Written by Hannah Chun



Humans are, in many ways, frail. Consuming the wrong flowers, touching the wrong mushrooms and being bitten by the wrong mosquitoes  all send us to early graves. Despite that, humans are strong, capable of things the rest of mammals on the planet are not. Handling fire, maneuvering complex machines, not only burning but annihilating a forest to a crisp… or even raising an entire civilisation from scratch. Yet, much too often, we are killed by our own creations.


‘The Radium Girls: The Dark Story of America's Shining Women’ by Kate H. Moore tackles both these fundamental weaknesses of humans: both physical limitations and selfishness— along with the unwavering bravery of the same species set on the edge of death. 


‘The Radium Girls’ is a biography, featuring dial painters in the early 20th century - the century of the ‘radium craze’ in the United States. Fooled by the illusion of bright fluorescence, people loved Radium, gobbling it up as a fashion and health trend. The haunting glow that radium possessed was America’s fascination during the turn of the century, not being aware that the very paint covering their tables and  chairs was decaying their bones as  they ate gravy and mashed potatoes for lunch.


Dial painters, who were mostly young women, handled radium paint, painting clock dials day and night with gleaming smiles. They were told that their profession was the dream; it was both sanitary and high paying. The only downside was that the women were expected to ‘lip point’ while already being covered head to toe with glistening radium dust. Lip pointing was a painting technique derived from Japan, using their lips to develop the perfect paintbrush points, which inadvertently led to them putting the radium paint directly in their mouths. This was to prevent the dial painters from wasting any paint with the incredibly precious radium in it.

================

▸ ACTIVITY LIST:
a) Reproduce the Radium Girls review word for word, beginning at the words "Written by Hannah" and stopping after "edge of death.".
b) According to the Radium Girls review, why were dial painters expected to lip point?
c) Carry the Radium Girls review forward, starting after its final sentence.

▸ DATA LISTING:
================

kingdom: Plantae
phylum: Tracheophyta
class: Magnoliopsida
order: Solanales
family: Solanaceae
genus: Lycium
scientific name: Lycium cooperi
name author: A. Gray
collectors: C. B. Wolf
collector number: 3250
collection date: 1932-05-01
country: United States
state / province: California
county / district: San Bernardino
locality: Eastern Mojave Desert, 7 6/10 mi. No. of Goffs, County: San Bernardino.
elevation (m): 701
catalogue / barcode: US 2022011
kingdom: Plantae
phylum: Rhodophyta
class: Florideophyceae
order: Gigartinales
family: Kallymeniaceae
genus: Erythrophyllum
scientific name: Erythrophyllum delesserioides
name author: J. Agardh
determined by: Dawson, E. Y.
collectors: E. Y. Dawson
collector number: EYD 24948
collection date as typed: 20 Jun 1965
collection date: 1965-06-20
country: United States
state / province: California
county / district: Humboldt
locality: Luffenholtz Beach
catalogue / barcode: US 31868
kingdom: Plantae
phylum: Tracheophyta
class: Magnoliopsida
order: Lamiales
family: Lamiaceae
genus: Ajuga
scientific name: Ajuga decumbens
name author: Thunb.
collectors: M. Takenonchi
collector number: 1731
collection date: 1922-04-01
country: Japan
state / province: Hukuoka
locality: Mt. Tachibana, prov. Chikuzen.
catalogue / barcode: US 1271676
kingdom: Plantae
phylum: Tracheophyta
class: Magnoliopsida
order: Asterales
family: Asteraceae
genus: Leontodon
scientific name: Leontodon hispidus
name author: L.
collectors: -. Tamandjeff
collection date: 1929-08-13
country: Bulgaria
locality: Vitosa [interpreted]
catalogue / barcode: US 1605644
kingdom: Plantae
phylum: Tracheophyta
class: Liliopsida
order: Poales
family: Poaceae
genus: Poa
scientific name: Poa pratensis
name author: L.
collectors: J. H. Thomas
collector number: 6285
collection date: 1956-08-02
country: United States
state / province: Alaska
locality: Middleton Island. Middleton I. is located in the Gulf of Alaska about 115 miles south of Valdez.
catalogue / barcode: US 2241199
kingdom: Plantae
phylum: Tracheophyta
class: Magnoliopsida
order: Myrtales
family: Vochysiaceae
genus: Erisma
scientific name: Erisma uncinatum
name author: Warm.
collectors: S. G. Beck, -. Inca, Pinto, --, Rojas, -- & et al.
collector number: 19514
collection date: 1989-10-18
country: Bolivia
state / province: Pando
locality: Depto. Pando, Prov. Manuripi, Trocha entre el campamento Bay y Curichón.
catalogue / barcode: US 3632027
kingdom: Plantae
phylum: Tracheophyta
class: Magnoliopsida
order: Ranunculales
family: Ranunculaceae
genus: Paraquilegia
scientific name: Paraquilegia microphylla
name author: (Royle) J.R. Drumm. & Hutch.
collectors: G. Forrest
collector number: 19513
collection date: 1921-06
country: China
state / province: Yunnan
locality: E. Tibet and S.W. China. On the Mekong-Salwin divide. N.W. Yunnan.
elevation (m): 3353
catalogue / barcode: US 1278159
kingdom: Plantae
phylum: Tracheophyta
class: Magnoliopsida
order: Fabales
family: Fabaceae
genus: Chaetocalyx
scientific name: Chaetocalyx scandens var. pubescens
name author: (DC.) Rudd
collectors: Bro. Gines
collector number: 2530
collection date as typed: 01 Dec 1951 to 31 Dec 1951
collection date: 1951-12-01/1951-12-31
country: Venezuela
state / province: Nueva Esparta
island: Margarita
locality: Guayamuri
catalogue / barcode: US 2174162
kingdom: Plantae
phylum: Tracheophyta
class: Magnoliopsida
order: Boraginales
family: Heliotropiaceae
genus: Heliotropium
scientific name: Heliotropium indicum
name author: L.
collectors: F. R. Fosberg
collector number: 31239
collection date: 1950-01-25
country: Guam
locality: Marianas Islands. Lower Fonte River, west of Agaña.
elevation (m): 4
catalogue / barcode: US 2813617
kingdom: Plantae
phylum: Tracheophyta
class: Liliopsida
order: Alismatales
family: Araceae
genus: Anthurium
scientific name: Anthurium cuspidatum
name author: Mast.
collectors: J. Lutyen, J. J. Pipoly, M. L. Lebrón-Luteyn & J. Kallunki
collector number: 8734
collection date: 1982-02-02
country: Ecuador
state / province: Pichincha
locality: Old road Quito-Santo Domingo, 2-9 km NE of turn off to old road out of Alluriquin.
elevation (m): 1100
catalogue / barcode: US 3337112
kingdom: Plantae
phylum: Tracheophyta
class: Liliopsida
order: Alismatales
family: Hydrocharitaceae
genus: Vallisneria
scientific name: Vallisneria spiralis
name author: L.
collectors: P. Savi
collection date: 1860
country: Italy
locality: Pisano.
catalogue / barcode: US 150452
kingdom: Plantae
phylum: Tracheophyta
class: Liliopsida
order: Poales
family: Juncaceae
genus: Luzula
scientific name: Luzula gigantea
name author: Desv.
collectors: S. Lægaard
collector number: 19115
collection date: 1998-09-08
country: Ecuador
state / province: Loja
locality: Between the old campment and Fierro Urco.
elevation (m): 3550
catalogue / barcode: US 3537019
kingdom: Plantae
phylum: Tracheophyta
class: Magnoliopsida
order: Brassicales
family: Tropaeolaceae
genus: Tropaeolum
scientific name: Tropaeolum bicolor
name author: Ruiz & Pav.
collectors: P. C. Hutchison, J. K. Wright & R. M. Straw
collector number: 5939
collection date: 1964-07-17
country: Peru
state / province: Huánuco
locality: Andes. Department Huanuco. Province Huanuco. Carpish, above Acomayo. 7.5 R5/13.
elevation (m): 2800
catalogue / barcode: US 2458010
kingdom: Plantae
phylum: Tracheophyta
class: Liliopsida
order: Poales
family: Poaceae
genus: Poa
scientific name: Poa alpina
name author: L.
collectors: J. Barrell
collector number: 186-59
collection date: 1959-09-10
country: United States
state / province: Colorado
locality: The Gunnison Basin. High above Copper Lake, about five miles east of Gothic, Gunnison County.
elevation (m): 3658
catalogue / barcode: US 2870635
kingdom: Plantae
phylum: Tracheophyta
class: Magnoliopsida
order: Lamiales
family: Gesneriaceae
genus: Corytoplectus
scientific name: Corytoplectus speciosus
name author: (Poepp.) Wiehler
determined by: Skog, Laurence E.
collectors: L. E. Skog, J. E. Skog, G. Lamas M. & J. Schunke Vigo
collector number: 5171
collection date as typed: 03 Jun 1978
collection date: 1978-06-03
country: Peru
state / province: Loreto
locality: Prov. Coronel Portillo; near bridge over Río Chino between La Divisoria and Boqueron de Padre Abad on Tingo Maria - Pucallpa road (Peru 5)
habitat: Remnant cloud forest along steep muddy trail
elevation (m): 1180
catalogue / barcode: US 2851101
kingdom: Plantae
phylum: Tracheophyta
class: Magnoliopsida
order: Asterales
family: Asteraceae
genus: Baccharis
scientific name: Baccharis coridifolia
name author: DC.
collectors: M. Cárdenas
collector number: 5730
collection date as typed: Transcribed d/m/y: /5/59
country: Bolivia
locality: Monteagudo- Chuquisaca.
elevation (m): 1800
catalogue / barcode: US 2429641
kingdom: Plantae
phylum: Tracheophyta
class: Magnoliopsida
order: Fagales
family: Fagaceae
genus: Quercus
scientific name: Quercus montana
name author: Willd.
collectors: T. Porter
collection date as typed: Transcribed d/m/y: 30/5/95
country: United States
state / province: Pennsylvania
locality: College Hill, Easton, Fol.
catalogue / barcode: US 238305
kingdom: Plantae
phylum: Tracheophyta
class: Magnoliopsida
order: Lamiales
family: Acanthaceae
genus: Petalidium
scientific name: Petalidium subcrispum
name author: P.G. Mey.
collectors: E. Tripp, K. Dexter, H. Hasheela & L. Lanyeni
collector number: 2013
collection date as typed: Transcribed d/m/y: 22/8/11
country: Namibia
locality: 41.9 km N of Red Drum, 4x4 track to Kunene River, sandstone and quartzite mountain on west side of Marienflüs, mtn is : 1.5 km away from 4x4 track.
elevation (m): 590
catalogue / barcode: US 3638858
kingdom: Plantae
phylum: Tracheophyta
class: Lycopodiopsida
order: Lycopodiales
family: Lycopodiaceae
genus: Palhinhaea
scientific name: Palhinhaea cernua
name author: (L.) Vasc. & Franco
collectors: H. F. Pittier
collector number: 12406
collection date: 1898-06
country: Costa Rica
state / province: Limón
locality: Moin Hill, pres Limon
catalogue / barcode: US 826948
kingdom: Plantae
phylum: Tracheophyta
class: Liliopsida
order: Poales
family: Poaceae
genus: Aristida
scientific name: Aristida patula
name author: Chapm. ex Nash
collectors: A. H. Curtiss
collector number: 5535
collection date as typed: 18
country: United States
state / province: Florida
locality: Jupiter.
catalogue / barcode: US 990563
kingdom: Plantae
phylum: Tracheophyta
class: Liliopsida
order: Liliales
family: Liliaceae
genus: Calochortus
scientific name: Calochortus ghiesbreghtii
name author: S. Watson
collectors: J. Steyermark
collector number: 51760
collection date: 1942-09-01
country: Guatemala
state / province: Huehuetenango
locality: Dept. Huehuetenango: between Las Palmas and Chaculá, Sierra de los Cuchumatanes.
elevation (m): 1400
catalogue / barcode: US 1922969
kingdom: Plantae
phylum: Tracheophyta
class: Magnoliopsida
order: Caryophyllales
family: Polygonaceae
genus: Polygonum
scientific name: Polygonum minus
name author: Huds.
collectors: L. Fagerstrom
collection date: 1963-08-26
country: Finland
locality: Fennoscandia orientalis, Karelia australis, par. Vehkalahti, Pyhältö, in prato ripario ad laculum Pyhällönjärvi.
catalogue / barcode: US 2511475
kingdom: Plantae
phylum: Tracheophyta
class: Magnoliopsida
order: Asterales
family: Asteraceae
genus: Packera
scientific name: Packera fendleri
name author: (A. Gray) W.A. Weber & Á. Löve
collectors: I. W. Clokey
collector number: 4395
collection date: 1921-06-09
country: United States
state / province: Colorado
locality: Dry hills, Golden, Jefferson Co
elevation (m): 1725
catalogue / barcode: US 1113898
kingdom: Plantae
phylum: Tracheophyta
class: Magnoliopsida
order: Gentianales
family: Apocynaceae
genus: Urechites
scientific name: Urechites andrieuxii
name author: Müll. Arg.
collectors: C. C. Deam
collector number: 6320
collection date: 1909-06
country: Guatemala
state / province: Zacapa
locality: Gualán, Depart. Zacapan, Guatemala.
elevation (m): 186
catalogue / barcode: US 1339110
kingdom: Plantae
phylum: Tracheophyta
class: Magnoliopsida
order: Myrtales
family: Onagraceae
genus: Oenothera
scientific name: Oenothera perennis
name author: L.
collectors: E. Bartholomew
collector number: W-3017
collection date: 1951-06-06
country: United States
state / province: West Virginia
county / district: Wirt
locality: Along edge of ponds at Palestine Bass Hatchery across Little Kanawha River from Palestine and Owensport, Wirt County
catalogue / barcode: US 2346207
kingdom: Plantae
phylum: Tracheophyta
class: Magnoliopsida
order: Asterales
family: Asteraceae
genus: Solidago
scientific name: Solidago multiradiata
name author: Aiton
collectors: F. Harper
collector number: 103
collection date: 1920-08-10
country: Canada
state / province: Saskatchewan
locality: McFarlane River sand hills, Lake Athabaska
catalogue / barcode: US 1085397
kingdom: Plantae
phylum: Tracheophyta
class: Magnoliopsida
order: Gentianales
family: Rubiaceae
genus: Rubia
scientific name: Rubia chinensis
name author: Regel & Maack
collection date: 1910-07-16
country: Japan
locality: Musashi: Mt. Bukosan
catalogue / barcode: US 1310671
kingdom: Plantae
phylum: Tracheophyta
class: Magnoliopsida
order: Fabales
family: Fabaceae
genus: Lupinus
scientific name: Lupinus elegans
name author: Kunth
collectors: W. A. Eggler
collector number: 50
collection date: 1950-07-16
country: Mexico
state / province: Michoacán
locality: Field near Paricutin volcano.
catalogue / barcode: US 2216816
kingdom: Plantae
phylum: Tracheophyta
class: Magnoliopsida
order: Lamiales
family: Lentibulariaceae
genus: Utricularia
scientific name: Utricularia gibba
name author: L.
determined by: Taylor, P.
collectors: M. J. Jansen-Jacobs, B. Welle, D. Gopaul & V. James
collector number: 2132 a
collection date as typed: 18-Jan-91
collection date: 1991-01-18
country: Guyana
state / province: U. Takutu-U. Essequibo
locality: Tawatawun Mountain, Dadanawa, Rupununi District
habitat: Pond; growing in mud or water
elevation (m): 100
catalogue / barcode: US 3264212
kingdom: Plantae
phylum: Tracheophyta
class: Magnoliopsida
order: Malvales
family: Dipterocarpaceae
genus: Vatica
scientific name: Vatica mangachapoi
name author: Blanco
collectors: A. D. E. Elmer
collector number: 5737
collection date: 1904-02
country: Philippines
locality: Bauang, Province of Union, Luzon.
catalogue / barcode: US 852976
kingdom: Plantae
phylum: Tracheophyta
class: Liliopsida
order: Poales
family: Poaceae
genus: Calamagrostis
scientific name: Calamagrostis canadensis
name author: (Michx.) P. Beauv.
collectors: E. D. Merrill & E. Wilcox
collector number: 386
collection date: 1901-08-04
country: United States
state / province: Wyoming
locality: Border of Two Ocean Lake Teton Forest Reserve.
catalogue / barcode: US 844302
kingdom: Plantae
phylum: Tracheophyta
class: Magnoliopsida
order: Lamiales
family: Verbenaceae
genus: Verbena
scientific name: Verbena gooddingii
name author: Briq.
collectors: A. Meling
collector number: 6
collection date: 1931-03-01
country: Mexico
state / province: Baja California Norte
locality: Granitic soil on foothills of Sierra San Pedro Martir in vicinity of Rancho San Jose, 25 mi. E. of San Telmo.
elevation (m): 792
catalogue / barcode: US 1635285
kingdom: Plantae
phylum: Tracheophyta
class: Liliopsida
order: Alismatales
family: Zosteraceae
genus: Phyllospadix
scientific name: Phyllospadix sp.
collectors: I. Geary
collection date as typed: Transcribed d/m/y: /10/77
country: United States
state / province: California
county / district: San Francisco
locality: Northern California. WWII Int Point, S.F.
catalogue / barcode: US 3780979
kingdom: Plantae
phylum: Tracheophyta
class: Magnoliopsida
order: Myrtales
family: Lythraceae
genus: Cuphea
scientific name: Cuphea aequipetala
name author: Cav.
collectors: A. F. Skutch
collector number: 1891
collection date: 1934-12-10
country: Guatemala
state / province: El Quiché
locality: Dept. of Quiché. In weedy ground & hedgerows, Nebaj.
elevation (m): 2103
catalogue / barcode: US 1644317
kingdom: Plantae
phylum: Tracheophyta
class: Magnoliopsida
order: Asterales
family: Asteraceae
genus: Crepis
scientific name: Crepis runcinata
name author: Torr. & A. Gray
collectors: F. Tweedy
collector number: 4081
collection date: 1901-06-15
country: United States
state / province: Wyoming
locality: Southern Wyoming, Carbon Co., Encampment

================

▸ EXPECTED RESPONSES:
a)
Written by Hannah Chun



Humans are, in many ways, frail. Consuming the wrong flowers, touching the wrong mushrooms and being bitten by the wrong mosquitoes  all send us to early graves. Despite that, humans are strong, capable of things the rest of mammals on the planet are not. Handling fire, maneuvering complex machines, not only burning but annihilating a forest to a crisp… or even raising an entire civilisation from scratch. Yet, much too often, we are killed by our own creations.


‘The Radium Girls: The Dark Story of America's Shining Women’ by Kate H. Moore tackles both these fundamental weaknesses of humans: both physical limitations and selfishness— along with the unwavering bravery of the same species set on the edge of death.

b) Lip pointing was meant to keep the dial painters from wasting any paint containing the precious radium.

c)
Predictably, the woeful story follows young women suffering from radium poisoning as their lives are just about to bloom as adults, and the firm’s disregard for their rapidly declining health. Their unapologetic attitude begins off as simple ignorance, regretfully weaving into greed for their own pockets.


‘The Radium Girls’ captures the essence of human nature in an evocative beauty. The firms seem cruel, inhumane. And yet they are all only human, just as the brave, courageous ‘Radium Girls’ were. The girls were poisoned with radium, whilst the dial firms were poisoned by their own greed.  And so it leaves a mark on the important philosophy for us people—  what is the greatest tragedy of all? Is it the frailty of the human body, so easily undone by what it cannot perceive? Or is it the frailty of the human spirit, when greed and indifference lead to the suffering of others? The Radium Girls does not simply tell the story of the past—it forces us to confront the present. The same recklessness, the same disregard for human life, continues to echo in different forms today. But just as the Radium Girls fought back, refusing to be silenced even as their bodies failed them, so too does their legacy serve as a reminder: human weakness may be inevitable, but so is human resilience.